Après cet article de Wired au sujet de Steemit, certains avaient salué une avancée dans la direction de la rémunération du digital labor.
Vous connaissez peut-être ma position : les micro-paiements des usagers ne sont pas une solution aux tensions socio-économiques que le travail des plateformes attise. Au contraire, ils sont part du problème, dans le mesure où ils contribuent à la prolétarisation des usagers – et atomisent davantage un acte de production de valeur qui, sur les plateformes plus qu’ailleurs, est un acte éminemment social.
Ceci dit, Steemit représente une excellente démonstration de pourquoi micro-rémunérér les usagers est une mauvaise idée.
Steemit est une plateforme sociale (un Reddit-like) qui paie ses usagers en monnaie cryptée (appelée “Steem”) pour chaque post ou partage. Rien d’original jusque là. TSU avait déjà tenté cette expérience et plusieurs applications (comme par ex. Bitwalking) proposent des rémunérations en bitcoin pour le simple fait d’utiliser leur service. Sur Steem, les posts les plus partagés remontent dans le classement. Surtout, ils affichent le montant gagné par leur auteur. L'”engagement”, aussi, est recompensé : les usagers peuvent gagner des Steems en likant ou en partageant des contenus.
Sympa, non ? A un détail près : des Steems sont créés chaque jour. Dont il s’avère que le Steem est une *monnaie fondante* (c-à-d, qui se déprécie chaque jour). Ce qui crée des incitations économiques pour les usagers à l’investir en obligations (appelées “Steem Power”, qui l’immobilisent pendant 2 ans) ou à la garder sur la plateforme (sous forme de “Steem Dollars” qui peuvent être donnés à d’autres membres par ex).
Si elle reste sur la plateforme, la monnaie donne des dividendes (ou “salaires”?) plus importants quand vous postez ou likez un contenu :
“by holding Steem Power you are given some of the Steem that are created each second as more Steem Power.
90% of the new Steem goes to anyone holding Steem Power.
10% of the new Steem goes to anyone voting on a post or contributing.When you vote for a post, the more Steem Power you have, the more you are rewarded by the creation of new steem.
For example, if you see a post with an estimate of $1000:
$500 is being paid to the curators
$250 is being paid to the author
$250 is being paid to the parent/grandparent post if there is one, otherwise it goes to the author” (Source)
Aujourd’hui, Steemit fait état de 350k usagers, dont 50k actifs. Ces derniers auraient “gagné” l’équivalent de $30 millions de Steem sur 18 mois. Ce qui peut paraître impressionnant, mais en fait c’est $33/mois en moyenne. Btw, $33 que vous ne pouvez pas échanger (ils sont thésaurisés sur la plateforme sous forme de “Steem Dollars” ou de “Steem Power”).

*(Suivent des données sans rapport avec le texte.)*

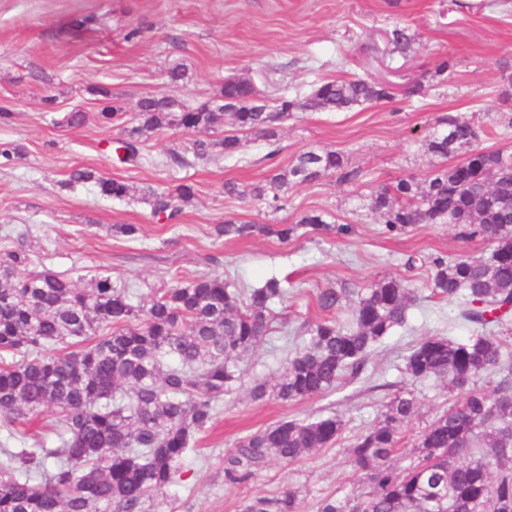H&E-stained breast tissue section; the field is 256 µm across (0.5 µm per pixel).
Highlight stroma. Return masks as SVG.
Returning <instances> with one entry per match:
<instances>
[{
  "mask_svg": "<svg viewBox=\"0 0 512 512\" xmlns=\"http://www.w3.org/2000/svg\"><path fill=\"white\" fill-rule=\"evenodd\" d=\"M404 21L414 41L394 51L389 35ZM447 71H439L441 62ZM185 78L170 83L172 68ZM387 80L391 99L343 112H297L279 125L276 143L247 135L236 158L213 149L182 169L159 161L171 151L190 156L195 140L222 139L223 117L211 129H168L143 146L150 160L138 167L115 163L105 142L121 129L98 119L93 89L106 87L114 104L135 112L148 96H170L190 107L217 101L230 78L252 80L260 95L307 94L325 78ZM422 83L411 97L410 85ZM512 0H0V143L17 148L0 167V255L12 250L18 231L34 245L32 268L89 287L108 275L134 298L175 285L181 278L218 273L232 287L261 285L270 276L289 281L276 306L289 326L318 315L317 289L367 288L392 277L413 289L408 319L378 342L363 374L320 397L282 403L253 400L254 381H274L293 345L276 328L241 362L245 377L225 395L208 429L195 436L184 461L185 480L156 496L151 512H238L255 495L289 488L300 492L302 512H316L320 498L353 494L346 449L383 411L395 389L408 383L403 357L425 336H467L453 324L454 304L432 296L429 258L488 257L482 239L466 241L451 224H418L399 237L385 235L372 210L374 188L401 178L423 181L443 158L426 150L438 117L452 115L482 127L481 143L512 151ZM85 115L67 126V113ZM308 150H335L362 173L353 184L335 177L281 190V209L251 190L287 170ZM127 182L124 200L101 196L93 184L75 183L77 169ZM240 193L226 195L225 182ZM193 185L195 196L177 223L152 216L143 187ZM311 211L350 225L345 236L311 232L283 242L274 236L226 239L217 224H294ZM135 224L136 236L114 230ZM421 402L405 425L396 463L407 467L414 438L427 422L457 402V392L431 377L412 384ZM337 413L345 422L333 445L285 466L270 464L249 485L224 484V456L242 437L276 421Z\"/></svg>",
  "mask_w": 512,
  "mask_h": 512,
  "instance_id": "stroma-1",
  "label": "stroma"
}]
</instances>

Bref on peut être d’accord avec les concepteurs de Steemit, quand, dans leurs FAQ, ils admettent candidement: “At its root, Steem is simply a points system”. Oui, des points. Qui ne sont pas conçus pour rémunérer le digital labor des usagers, mais bien pour attirer des investisseurs/annonceurs, qui, pour se faire de la pub ou développer des services sur la plateforme, doivent acquérir des Steems (avec les effets d’inflation et
de “bad money drives out good” que l’on connait).
Je souligne un élément important : les investisseurs/annonceurs pourront payer en Steem pour avoir leur contenu mis en avant. Cela sent la Facebook Fraud et la ferme à clic non ? C’est le CEO Ned Scott qui l’explique dans cette vidéo (vers 6’30″) : “Steemit fait ouvertement ce que FB fait en coulisses” :
Moralité : quand vous voyez la valeur en $ affichée sous chaque post de Steemit, ce montant ne vaut pas plus que le nombre de likes sur FB. Puis-je payer mon loyer avec mes likes sur FB? Non. Voilà. Sur Steemit, non plus. De surcroit, la plateforme a un intérêt déclaré à créer de la “fausse viralité” des contenus, en créant une économie parallèle faite de transactions pour fausser les score de réputation et d’engagement. Les likes sur FB sont-ils tous “organiques”? Non. Voilà. Sur Steemit, non plus.